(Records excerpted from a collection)
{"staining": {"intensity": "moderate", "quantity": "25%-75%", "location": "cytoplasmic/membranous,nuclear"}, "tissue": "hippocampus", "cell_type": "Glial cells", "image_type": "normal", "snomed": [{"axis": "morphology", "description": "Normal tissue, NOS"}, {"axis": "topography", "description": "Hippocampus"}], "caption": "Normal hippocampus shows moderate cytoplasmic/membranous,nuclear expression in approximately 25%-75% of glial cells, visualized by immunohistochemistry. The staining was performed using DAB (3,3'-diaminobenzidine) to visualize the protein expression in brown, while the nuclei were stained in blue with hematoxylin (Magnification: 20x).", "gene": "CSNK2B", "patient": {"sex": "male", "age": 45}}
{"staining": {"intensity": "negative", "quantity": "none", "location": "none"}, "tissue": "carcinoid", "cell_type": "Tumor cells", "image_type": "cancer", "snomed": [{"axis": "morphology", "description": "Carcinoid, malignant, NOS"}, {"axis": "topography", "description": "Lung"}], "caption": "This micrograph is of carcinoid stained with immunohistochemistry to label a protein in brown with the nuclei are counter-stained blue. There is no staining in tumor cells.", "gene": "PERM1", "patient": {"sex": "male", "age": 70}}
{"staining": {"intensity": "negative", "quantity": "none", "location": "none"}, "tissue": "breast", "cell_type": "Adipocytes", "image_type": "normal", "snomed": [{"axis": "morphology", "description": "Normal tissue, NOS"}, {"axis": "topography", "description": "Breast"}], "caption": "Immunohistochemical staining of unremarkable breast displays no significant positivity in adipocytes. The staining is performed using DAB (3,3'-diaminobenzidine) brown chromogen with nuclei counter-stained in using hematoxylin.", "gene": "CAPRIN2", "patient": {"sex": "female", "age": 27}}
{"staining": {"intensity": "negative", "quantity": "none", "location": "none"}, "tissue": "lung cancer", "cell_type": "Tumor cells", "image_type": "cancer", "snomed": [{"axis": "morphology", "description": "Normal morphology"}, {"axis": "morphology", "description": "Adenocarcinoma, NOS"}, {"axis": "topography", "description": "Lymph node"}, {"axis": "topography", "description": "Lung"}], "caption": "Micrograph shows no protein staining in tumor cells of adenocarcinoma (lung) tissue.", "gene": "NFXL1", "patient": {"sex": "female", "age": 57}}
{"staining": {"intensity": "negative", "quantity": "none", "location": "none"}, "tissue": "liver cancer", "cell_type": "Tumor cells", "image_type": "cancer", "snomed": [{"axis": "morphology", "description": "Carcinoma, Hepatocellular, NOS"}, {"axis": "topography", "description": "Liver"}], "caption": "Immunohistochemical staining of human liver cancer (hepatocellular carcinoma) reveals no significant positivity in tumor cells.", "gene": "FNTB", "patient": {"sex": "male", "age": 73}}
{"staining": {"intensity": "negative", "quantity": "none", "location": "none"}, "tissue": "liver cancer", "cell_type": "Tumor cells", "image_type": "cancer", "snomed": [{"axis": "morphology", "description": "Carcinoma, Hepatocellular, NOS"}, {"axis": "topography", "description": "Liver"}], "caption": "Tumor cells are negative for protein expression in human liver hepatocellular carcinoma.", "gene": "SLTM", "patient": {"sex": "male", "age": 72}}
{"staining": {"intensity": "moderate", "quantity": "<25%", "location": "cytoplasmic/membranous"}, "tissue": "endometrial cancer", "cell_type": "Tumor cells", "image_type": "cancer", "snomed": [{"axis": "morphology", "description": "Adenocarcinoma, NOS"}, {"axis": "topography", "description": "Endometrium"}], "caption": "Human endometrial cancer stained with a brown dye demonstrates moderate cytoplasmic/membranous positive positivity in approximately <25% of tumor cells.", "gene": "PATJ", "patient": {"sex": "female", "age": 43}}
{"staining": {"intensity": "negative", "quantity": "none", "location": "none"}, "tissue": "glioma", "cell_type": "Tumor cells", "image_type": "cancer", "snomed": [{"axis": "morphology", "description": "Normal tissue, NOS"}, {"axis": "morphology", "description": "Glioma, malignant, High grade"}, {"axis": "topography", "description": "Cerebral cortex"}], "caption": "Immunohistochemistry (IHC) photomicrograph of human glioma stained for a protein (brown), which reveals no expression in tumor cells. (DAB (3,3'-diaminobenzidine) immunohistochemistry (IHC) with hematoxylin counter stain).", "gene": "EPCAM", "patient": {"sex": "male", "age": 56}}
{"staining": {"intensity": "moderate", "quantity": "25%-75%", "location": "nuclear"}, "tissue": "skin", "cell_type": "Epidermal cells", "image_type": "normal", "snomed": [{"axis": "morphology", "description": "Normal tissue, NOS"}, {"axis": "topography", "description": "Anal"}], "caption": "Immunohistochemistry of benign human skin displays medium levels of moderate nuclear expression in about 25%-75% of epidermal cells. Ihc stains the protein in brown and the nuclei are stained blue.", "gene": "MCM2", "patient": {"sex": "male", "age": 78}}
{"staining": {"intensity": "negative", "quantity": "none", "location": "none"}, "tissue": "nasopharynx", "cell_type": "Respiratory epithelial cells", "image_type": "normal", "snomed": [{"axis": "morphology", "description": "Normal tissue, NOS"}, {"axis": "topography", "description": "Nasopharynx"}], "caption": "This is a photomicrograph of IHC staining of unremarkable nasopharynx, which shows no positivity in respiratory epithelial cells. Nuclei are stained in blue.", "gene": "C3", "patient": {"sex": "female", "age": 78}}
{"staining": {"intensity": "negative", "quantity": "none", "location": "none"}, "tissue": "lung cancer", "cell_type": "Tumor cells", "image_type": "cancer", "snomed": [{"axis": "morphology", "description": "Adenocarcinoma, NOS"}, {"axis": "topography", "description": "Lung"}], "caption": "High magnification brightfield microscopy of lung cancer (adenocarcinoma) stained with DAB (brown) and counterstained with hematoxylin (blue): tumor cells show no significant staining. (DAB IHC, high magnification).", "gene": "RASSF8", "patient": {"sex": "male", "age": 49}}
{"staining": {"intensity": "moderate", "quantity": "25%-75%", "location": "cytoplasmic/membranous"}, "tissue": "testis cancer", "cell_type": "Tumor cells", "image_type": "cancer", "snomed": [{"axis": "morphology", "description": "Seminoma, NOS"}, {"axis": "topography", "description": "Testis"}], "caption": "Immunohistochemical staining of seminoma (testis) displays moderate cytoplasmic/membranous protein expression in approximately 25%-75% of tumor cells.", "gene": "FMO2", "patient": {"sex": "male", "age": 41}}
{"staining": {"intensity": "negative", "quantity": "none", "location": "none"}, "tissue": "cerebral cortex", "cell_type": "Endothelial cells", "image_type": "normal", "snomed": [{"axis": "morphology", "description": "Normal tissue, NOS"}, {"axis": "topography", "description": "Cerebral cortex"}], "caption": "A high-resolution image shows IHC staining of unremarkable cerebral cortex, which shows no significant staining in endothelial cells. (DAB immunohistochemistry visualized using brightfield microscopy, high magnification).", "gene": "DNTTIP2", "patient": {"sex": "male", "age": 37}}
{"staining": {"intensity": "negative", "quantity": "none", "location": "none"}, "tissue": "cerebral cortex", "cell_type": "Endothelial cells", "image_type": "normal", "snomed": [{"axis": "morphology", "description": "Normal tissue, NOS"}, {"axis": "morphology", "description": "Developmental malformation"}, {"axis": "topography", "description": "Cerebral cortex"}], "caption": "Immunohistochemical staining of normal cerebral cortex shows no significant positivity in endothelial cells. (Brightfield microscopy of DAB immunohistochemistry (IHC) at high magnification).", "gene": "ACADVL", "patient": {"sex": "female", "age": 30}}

WORK TO BE COMPLETED >>
Copy the records above exactly, beginning at the line that contains "magnification brightfield microscopy" and stopping after the line that contains "staining of seminoma".

TASK SOLUTION >>
{"staining": {"intensity": "negative", "quantity": "none", "location": "none"}, "tissue": "lung cancer", "cell_type": "Tumor cells", "image_type": "cancer", "snomed": [{"axis": "morphology", "description": "Adenocarcinoma, NOS"}, {"axis": "topography", "description": "Lung"}], "caption": "High magnification brightfield microscopy of lung cancer (adenocarcinoma) stained with DAB (brown) and counterstained with hematoxylin (blue): tumor cells show no significant staining. (DAB IHC, high magnification).", "gene": "RASSF8", "patient": {"sex": "male", "age": 49}}
{"staining": {"intensity": "moderate", "quantity": "25%-75%", "location": "cytoplasmic/membranous"}, "tissue": "testis cancer", "cell_type": "Tumor cells", "image_type": "cancer", "snomed": [{"axis": "morphology", "description": "Seminoma, NOS"}, {"axis": "topography", "description": "Testis"}], "caption": "Immunohistochemical staining of seminoma (testis) displays moderate cytoplasmic/membranous protein expression in approximately 25%-75% of tumor cells.", "gene": "FMO2", "patient": {"sex": "male", "age": 41}}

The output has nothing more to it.